Page-level text extractions:
• • • • •
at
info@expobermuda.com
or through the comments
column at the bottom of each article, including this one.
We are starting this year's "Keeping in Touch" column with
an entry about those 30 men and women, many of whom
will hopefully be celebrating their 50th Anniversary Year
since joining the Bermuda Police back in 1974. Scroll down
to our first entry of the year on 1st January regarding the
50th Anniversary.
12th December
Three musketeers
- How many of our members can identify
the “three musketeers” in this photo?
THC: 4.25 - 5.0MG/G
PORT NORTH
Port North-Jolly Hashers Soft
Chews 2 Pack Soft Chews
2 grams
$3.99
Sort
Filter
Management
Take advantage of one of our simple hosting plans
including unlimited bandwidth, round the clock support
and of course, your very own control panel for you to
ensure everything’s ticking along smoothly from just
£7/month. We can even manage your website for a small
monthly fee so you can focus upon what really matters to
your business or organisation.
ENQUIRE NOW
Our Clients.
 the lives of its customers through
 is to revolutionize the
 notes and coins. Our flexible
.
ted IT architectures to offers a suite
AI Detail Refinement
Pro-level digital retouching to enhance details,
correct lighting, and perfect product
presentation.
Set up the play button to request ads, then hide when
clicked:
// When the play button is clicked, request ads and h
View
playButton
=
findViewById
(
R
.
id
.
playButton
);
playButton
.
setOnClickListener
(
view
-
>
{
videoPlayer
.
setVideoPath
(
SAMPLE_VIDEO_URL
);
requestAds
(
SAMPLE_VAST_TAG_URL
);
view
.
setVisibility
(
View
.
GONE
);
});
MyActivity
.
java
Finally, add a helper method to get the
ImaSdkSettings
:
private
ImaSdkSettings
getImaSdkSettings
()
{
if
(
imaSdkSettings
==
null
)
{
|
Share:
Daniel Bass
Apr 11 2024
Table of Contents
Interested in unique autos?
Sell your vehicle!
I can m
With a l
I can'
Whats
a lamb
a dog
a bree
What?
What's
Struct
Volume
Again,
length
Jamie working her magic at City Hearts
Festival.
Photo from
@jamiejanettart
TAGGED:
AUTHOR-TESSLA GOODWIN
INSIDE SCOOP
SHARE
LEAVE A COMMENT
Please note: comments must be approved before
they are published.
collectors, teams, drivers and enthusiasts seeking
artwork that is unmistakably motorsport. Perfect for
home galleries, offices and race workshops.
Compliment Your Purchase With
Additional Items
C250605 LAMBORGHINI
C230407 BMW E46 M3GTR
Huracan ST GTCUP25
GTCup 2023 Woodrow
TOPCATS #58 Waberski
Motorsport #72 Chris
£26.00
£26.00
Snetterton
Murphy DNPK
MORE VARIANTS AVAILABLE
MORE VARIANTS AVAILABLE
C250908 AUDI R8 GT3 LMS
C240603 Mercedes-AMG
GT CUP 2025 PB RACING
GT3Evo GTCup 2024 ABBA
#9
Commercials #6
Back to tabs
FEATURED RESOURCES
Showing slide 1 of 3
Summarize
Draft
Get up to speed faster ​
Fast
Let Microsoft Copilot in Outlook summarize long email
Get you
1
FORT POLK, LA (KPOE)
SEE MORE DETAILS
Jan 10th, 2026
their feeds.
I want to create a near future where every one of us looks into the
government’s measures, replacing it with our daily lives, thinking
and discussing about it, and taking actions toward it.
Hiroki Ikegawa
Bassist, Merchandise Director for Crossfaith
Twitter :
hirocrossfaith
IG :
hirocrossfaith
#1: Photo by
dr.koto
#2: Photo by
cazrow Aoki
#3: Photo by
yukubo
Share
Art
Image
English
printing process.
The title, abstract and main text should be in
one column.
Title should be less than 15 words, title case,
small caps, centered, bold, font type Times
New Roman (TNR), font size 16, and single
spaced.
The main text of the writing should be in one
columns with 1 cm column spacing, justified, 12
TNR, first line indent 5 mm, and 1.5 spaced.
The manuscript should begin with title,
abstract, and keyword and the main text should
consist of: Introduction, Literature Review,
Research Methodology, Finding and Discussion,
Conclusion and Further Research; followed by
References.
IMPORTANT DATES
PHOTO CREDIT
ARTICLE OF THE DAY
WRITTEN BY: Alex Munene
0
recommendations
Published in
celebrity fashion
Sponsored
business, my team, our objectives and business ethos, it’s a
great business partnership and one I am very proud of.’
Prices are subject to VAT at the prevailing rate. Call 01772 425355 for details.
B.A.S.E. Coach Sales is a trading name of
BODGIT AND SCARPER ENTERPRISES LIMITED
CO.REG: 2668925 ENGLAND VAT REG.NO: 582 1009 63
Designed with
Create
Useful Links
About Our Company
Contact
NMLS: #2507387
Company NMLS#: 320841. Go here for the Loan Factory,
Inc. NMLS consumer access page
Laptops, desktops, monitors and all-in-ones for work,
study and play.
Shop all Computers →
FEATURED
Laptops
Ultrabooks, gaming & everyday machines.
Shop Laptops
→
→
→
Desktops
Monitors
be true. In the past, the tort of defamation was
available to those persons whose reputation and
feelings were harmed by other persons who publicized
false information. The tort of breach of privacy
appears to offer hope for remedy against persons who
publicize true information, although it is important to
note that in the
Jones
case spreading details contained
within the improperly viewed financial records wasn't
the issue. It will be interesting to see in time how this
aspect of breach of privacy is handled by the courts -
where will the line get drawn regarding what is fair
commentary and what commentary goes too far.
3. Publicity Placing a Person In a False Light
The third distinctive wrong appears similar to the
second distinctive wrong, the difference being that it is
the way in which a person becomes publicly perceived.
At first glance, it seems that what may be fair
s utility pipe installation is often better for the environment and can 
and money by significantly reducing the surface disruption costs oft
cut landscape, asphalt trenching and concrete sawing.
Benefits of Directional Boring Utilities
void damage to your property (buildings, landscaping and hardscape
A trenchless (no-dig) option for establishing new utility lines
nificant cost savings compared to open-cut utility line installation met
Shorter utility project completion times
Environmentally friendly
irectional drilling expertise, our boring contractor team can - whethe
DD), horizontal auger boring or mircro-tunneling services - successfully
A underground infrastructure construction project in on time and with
• • • • •
Your objective: The output should match the records above exactly, line for line.

Exercise result:
at
info@expobermuda.com
or through the comments
column at the bottom of each article, including this one.
We are starting this year's "Keeping in Touch" column with
an entry about those 30 men and women, many of whom
will hopefully be celebrating their 50th Anniversary Year
since joining the Bermuda Police back in 1974. Scroll down
to our first entry of the year on 1st January regarding the
50th Anniversary.
12th December
Three musketeers
- How many of our members can identify
the “three musketeers” in this photo?
THC: 4.25 - 5.0MG/G
PORT NORTH
Port North-Jolly Hashers Soft
Chews 2 Pack Soft Chews
2 grams
$3.99
Sort
Filter
Management
Take advantage of one of our simple hosting plans
including unlimited bandwidth, round the clock support
and of course, your very own control panel for you to
ensure everything’s ticking along smoothly from just
£7/month. We can even manage your website for a small
monthly fee so you can focus upon what really matters to
your business or organisation.
ENQUIRE NOW
Our Clients.
 the lives of its customers through
 is to revolutionize the
 notes and coins. Our flexible
.
ted IT architectures to offers a suite
AI Detail Refinement
Pro-level digital retouching to enhance details,
correct lighting, and perfect product
presentation.
Set up the play button to request ads, then hide when
clicked:
// When the play button is clicked, request ads and h
View
playButton
=
findViewById
(
R
.
id
.
playButton
);
playButton
.
setOnClickListener
(
view
-
>
{
videoPlayer
.
setVideoPath
(
SAMPLE_VIDEO_URL
);
requestAds
(
SAMPLE_VAST_TAG_URL
);
view
.
setVisibility
(
View
.
GONE
);
});
MyActivity
.
java
Finally, add a helper method to get the
ImaSdkSettings
:
private
ImaSdkSettings
getImaSdkSettings
()
{
if
(
imaSdkSettings
==
null
)
{
|
Share:
Daniel Bass
Apr 11 2024
Table of Contents
Interested in unique autos?
Sell your vehicle!
I can m
With a l
I can'
Whats
a lamb
a dog
a bree
What?
What's
Struct
Volume
Again,
length
Jamie working her magic at City Hearts
Festival.
Photo from
@jamiejanettart
TAGGED:
AUTHOR-TESSLA GOODWIN
INSIDE SCOOP
SHARE
LEAVE A COMMENT
Please note: comments must be approved before
they are published.
collectors, teams, drivers and enthusiasts seeking
artwork that is unmistakably motorsport. Perfect for
home galleries, offices and race workshops.
Compliment Your Purchase With
Additional Items
C250605 LAMBORGHINI
C230407 BMW E46 M3GTR
Huracan ST GTCUP25
GTCup 2023 Woodrow
TOPCATS #58 Waberski
Motorsport #72 Chris
£26.00
£26.00
Snetterton
Murphy DNPK
MORE VARIANTS AVAILABLE
MORE VARIANTS AVAILABLE
C250908 AUDI R8 GT3 LMS
C240603 Mercedes-AMG
GT CUP 2025 PB RACING
GT3Evo GTCup 2024 ABBA
#9
Commercials #6
Back to tabs
FEATURED RESOURCES
Showing slide 1 of 3
Summarize
Draft
Get up to speed faster ​
Fast
Let Microsoft Copilot in Outlook summarize long email
Get you
1
FORT POLK, LA (KPOE)
SEE MORE DETAILS
Jan 10th, 2026
their feeds.
I want to create a near future where every one of us looks into the
government’s measures, replacing it with our daily lives, thinking
and discussing about it, and taking actions toward it.
Hiroki Ikegawa
Bassist, Merchandise Director for Crossfaith
Twitter :
hirocrossfaith
IG :
hirocrossfaith
#1: Photo by
dr.koto
#2: Photo by
cazrow Aoki
#3: Photo by
yukubo
Share
Art
Image
English
printing process.
The title, abstract and main text should be in
one column.
Title should be less than 15 words, title case,
small caps, centered, bold, font type Times
New Roman (TNR), font size 16, and single
spaced.
The main text of the writing should be in one
columns with 1 cm column spacing, justified, 12
TNR, first line indent 5 mm, and 1.5 spaced.
The manuscript should begin with title,
abstract, and keyword and the main text should
consist of: Introduction, Literature Review,
Research Methodology, Finding and Discussion,
Conclusion and Further Research; followed by
References.
IMPORTANT DATES
PHOTO CREDIT
ARTICLE OF THE DAY
WRITTEN BY: Alex Munene
0
recommendations
Published in
celebrity fashion
Sponsored
business, my team, our objectives and business ethos, it’s a
great business partnership and one I am very proud of.’
Prices are subject to VAT at the prevailing rate. Call 01772 425355 for details.
B.A.S.E. Coach Sales is a trading name of
BODGIT AND SCARPER ENTERPRISES LIMITED
CO.REG: 2668925 ENGLAND VAT REG.NO: 582 1009 63
Designed with
Create
Useful Links
About Our Company
Contact
NMLS: #2507387
Company NMLS#: 320841. Go here for the Loan Factory,
Inc. NMLS consumer access page
Laptops, desktops, monitors and all-in-ones for work,
study and play.
Shop all Computers →
FEATURED
Laptops
Ultrabooks, gaming & everyday machines.
Shop Laptops
→
→
→
Desktops
Monitors
be true. In the past, the tort of defamation was
available to those persons whose reputation and
feelings were harmed by other persons who publicized
false information. The tort of breach of privacy
appears to offer hope for remedy against persons who
publicize true information, although it is important to
note that in the
Jones
case spreading details contained
within the improperly viewed financial records wasn't
the issue. It will be interesting to see in time how this
aspect of breach of privacy is handled by the courts -
where will the line get drawn regarding what is fair
commentary and what commentary goes too far.
3. Publicity Placing a Person In a False Light
The third distinctive wrong appears similar to the
second distinctive wrong, the difference being that it is
the way in which a person becomes publicly perceived.
At first glance, it seems that what may be fair
s utility pipe installation is often better for the environment and can 
and money by significantly reducing the surface disruption costs oft
cut landscape, asphalt trenching and concrete sawing.
Benefits of Directional Boring Utilities
void damage to your property (buildings, landscaping and hardscape
A trenchless (no-dig) option for establishing new utility lines
nificant cost savings compared to open-cut utility line installation met
Shorter utility project completion times
Environmentally friendly
irectional drilling expertise, our boring contractor team can - whethe
DD), horizontal auger boring or mircro-tunneling services - successfully
A underground infrastructure construction project in on time and with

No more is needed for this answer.